Yitzhak Katzenelson (Hebrew: יִצְחָק קצנלסון‎, Yiddish: (יִצְחָק קאַצ(ע)נעלסאָן(זון; also transcribed Icchak-Lejb Kacenelson, Jizchak Katzenelson; Yitzhok Katznelson) (1886–1944) was a Jewish teacher, poet and dramatist. He was born in 1886 in Karelits near Minsk, and was murdered May 1, 1944 in Auschwitz.

Katzenelson lived as a teacher near Łódź, Poland. Following the German invasion of Poland in 1939 he and his family fled to Warsaw, where they got trapped in the Ghetto. There he ran an underground school for Jewish children. His wife and two of his sons were deported to the Treblinka extermination camp and murdered there.

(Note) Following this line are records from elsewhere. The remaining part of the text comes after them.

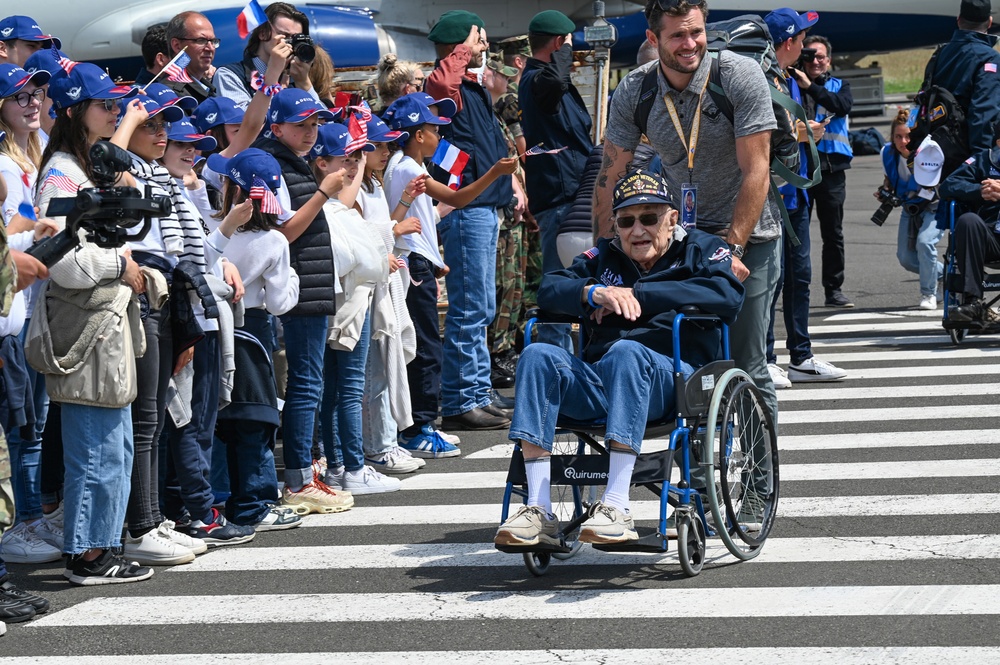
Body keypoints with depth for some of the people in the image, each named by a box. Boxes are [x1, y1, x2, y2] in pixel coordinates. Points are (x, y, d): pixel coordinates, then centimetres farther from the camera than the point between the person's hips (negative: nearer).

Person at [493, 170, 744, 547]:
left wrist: (640, 294, -9)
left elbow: (729, 296, -8)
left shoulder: (701, 250, 14)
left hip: (673, 380, -4)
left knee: (626, 351, -36)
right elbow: (549, 289, 13)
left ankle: (617, 508, -43)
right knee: (538, 356, -23)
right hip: (598, 384, 4)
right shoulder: (604, 257, 27)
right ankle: (539, 511, -33)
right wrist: (594, 292, -9)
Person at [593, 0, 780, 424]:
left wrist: (733, 249, -22)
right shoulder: (634, 92, -5)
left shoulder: (740, 76, -15)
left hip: (747, 233, -3)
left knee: (745, 368, -6)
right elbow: (610, 175, 2)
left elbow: (756, 171, -17)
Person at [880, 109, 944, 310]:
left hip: (934, 207, -6)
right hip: (909, 209, 6)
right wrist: (885, 192, -11)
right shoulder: (888, 153, -12)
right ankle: (945, 273, 30)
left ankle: (928, 294, -11)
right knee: (905, 258, 3)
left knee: (924, 242, -29)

Katzenelson participated in the Warsaw Ghetto Uprising starting on April 18, 1943. To save his life, friends supplied him with forged Honduran passports. He managed to leave the ghetto but later surrendered to the Gestapo. He was deported to a detention camp in Vittel, France, where the Nazis held American and British citizens and other nationals of Allied and neutral countries, for possible later prisoner exchange.

In Vittel, Katzenelson wrote "Dos lid funem oysgehargetn yidishn folk" (Yiddish: "Song of the Murdered Jewish People"). He put the manuscript in bottles and buried them under a tree, from where it was recovered after the war. A copy was sewed into the handle of a suitcase and later taken to Israel.

In late April 1944, Yitzhak Katzenelson and his son Zvi were sent on a transport to the Auschwitz extermination camp, where they were murdered on May 1, 1944.

The Ghetto Fighters' House Holocaust and Jewish Resistance Heritage Museum in the Western Galilee, Israel, is named in his memory. "The Song of the Murdered Jewish People" has been translated into numerous languages and published as an individual volume.